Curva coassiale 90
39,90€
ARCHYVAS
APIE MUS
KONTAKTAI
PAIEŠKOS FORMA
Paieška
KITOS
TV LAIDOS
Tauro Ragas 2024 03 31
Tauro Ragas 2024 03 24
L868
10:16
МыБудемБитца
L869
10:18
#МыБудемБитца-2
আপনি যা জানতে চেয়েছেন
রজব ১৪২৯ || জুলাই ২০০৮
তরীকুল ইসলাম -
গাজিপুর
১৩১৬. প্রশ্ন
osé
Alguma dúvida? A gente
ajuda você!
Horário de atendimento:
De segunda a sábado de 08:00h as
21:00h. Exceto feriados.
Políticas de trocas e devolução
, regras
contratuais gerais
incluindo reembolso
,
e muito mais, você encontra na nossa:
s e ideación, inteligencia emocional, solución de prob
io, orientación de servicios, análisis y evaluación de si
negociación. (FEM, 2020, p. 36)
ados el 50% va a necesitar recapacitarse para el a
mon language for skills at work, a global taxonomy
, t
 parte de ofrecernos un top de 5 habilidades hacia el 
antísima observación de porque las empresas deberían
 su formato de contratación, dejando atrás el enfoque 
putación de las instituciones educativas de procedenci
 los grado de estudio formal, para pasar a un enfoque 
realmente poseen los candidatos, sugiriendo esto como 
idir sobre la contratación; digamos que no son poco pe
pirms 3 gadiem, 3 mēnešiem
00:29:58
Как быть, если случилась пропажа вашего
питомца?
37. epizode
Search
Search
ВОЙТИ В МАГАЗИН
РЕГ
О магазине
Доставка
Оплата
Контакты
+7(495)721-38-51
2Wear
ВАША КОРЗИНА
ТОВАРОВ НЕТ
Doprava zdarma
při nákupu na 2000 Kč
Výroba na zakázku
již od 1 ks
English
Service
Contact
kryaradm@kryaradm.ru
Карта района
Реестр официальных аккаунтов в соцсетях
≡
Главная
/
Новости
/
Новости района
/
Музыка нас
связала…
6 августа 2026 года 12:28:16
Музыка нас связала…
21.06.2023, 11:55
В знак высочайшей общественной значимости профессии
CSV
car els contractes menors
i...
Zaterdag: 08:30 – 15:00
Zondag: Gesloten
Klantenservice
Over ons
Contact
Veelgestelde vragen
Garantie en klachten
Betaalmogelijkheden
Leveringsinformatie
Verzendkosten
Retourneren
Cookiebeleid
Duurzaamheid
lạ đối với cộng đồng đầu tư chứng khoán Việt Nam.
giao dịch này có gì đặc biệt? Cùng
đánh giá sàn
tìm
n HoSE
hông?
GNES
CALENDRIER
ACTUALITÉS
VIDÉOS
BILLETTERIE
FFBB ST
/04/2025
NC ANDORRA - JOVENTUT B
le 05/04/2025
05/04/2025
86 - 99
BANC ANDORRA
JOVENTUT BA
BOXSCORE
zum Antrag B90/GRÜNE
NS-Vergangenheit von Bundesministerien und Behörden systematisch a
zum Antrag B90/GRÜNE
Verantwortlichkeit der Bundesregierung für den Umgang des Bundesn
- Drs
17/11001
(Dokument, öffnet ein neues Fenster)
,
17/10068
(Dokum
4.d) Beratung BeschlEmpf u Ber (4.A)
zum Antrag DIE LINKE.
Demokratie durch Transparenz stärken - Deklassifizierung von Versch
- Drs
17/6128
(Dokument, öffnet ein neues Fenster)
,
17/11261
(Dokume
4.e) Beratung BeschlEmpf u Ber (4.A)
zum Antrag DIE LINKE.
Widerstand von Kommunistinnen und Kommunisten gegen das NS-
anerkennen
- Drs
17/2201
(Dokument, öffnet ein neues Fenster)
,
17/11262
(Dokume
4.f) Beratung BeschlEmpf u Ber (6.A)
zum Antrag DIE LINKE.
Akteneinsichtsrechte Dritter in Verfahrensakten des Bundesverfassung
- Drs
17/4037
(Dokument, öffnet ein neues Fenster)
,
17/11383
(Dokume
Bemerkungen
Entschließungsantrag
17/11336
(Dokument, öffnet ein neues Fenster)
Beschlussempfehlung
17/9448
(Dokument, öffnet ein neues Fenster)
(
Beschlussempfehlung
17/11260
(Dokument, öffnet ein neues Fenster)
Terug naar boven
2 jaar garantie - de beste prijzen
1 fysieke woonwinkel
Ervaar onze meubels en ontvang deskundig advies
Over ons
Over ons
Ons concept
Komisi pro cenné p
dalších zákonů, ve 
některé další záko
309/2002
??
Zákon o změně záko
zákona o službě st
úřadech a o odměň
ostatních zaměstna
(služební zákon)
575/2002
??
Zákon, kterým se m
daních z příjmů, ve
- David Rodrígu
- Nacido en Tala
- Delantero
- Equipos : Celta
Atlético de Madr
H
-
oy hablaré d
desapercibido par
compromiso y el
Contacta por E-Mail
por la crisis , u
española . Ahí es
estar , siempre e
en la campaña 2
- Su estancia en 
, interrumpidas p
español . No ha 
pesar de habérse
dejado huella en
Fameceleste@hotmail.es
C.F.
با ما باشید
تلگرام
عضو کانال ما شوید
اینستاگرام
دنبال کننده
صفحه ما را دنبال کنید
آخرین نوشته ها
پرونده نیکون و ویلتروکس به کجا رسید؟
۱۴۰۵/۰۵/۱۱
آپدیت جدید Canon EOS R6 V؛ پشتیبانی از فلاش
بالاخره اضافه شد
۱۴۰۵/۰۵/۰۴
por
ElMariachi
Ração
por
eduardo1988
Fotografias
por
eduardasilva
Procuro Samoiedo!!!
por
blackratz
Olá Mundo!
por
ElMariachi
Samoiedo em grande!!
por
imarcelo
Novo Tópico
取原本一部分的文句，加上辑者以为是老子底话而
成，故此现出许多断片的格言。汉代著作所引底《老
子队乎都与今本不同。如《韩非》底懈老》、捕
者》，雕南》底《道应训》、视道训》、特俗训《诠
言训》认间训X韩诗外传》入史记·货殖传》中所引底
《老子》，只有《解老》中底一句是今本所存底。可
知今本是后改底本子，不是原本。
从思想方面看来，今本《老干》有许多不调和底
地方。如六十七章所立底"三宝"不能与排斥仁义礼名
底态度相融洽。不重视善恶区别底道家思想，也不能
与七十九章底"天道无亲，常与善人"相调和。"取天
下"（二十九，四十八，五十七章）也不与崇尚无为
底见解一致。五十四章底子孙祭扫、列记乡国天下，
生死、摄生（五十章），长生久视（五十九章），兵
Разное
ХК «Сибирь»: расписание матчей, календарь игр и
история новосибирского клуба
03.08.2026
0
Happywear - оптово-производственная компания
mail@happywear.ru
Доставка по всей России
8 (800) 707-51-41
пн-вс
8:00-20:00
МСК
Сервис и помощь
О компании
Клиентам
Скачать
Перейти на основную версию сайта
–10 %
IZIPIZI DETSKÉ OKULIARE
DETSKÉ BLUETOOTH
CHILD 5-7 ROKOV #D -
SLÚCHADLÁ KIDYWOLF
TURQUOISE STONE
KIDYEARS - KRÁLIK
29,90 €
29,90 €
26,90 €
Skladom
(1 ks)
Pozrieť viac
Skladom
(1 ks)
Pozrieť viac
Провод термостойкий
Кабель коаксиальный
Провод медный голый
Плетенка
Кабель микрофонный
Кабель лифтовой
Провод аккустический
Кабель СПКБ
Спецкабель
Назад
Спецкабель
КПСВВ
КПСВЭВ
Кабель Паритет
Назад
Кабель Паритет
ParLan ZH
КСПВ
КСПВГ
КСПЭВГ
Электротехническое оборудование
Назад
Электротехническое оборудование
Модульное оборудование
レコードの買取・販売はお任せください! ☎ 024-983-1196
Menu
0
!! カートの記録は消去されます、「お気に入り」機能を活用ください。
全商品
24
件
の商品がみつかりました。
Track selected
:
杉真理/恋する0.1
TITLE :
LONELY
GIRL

★ ★ ★ ★

- WHAT NEEDS TO BE DONE: For the lines above, output exactly those from the line containing "Contacta por E-Mail" through the line containing "پرونده نیکون و ویلتروکس به کجا رسید؟", and skip the others.

- YOUR SOLUTION:
Contacta por E-Mail
por la crisis , u
española . Ahí es
estar , siempre e
en la campaña 2
- Su estancia en 
, interrumpidas p
español . No ha 
pesar de habérse
dejado huella en
Fameceleste@hotmail.es
C.F.
با ما باشید
تلگرام
عضو کانال ما شوید
اینستاگرام
دنبال کننده
صفحه ما را دنبال کنید
آخرین نوشته ها
پرونده نیکون و ویلتروکس به کجا رسید؟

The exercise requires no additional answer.